Print the records below from the first line through the line containing "micrograph of human", both included, word for word.

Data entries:
◇ ◇ ◇ ◇ ◇ ◇ ◇
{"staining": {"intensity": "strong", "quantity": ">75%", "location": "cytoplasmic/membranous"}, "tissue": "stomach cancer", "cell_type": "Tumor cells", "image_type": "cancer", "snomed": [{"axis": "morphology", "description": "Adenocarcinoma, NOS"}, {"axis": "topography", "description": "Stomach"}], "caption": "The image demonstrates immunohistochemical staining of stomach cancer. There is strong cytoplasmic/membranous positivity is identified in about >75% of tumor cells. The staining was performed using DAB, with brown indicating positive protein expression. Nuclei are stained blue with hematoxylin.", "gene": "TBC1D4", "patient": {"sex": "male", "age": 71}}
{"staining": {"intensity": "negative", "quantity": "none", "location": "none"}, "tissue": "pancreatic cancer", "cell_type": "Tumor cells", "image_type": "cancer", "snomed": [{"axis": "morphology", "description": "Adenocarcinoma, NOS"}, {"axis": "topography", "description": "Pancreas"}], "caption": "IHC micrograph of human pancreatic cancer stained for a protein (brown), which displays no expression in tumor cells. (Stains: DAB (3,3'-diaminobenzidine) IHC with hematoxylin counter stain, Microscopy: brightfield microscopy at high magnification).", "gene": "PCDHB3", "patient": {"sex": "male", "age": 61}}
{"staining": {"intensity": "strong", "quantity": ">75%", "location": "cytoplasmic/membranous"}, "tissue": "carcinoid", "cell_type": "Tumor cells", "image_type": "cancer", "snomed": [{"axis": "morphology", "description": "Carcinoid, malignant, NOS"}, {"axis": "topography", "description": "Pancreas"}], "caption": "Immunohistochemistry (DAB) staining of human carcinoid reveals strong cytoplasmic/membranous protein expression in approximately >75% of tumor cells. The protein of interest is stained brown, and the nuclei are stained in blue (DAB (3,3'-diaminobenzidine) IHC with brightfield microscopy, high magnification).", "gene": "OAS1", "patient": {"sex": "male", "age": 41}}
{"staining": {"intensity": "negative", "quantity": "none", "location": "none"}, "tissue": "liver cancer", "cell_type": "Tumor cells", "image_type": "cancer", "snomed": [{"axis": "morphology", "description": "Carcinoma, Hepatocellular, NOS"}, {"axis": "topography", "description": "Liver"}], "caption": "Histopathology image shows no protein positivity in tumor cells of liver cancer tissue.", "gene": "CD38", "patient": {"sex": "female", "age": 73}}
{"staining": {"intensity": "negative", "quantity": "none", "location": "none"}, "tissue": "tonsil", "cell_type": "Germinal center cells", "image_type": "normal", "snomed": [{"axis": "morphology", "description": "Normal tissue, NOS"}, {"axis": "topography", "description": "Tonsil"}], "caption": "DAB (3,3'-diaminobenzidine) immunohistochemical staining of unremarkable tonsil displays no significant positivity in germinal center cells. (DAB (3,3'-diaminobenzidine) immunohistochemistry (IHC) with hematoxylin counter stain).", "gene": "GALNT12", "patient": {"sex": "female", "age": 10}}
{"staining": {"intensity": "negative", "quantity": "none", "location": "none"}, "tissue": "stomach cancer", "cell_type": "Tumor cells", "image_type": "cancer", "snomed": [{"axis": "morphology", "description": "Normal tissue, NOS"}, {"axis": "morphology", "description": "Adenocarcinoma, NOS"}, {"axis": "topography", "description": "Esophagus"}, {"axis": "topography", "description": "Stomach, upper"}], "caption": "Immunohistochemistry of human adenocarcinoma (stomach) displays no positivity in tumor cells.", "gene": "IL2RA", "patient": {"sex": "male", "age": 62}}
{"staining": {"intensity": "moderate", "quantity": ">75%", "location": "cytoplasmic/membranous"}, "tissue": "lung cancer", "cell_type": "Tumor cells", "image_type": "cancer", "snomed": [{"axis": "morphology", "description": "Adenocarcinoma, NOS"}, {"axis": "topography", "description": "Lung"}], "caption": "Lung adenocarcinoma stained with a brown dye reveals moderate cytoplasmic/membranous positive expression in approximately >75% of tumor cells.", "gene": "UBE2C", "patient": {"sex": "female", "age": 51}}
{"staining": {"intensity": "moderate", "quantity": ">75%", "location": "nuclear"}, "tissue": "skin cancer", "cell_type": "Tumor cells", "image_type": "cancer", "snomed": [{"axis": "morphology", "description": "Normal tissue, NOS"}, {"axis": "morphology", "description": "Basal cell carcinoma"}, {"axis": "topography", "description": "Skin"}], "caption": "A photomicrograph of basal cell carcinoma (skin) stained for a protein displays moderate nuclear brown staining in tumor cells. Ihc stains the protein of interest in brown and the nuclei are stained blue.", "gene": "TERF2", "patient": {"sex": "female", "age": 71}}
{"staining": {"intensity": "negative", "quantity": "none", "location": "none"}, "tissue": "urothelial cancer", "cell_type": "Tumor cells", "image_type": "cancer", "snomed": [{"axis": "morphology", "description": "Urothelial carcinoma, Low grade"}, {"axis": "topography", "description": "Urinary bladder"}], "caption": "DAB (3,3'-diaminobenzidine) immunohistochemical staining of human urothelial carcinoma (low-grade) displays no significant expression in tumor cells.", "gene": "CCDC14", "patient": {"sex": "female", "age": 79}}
◇ ◇ ◇ ◇ ◇ ◇ ◇
- **Expected answer**
{"staining": {"intensity": "strong", "quantity": ">75%", "location": "cytoplasmic/membranous"}, "tissue": "stomach cancer", "cell_type": "Tumor cells", "image_type": "cancer", "snomed": [{"axis": "morphology", "description": "Adenocarcinoma, NOS"}, {"axis": "topography", "description": "Stomach"}], "caption": "The image demonstrates immunohistochemical staining of stomach cancer. There is strong cytoplasmic/membranous positivity is identified in about >75% of tumor cells. The staining was performed using DAB, with brown indicating positive protein expression. Nuclei are stained blue with hematoxylin.", "gene": "TBC1D4", "patient": {"sex": "male", "age": 71}}
{"staining": {"intensity": "negative", "quantity": "none", "location": "none"}, "tissue": "pancreatic cancer", "cell_type": "Tumor cells", "image_type": "cancer", "snomed": [{"axis": "morphology", "description": "Adenocarcinoma, NOS"}, {"axis": "topography", "description": "Pancreas"}], "caption": "IHC micrograph of human pancreatic cancer stained for a protein (brown), which displays no expression in tumor cells. (Stains: DAB (3,3'-diaminobenzidine) IHC with hematoxylin counter stain, Microscopy: brightfield microscopy at high magnification).", "gene": "PCDHB3", "patient": {"sex": "male", "age": 61}}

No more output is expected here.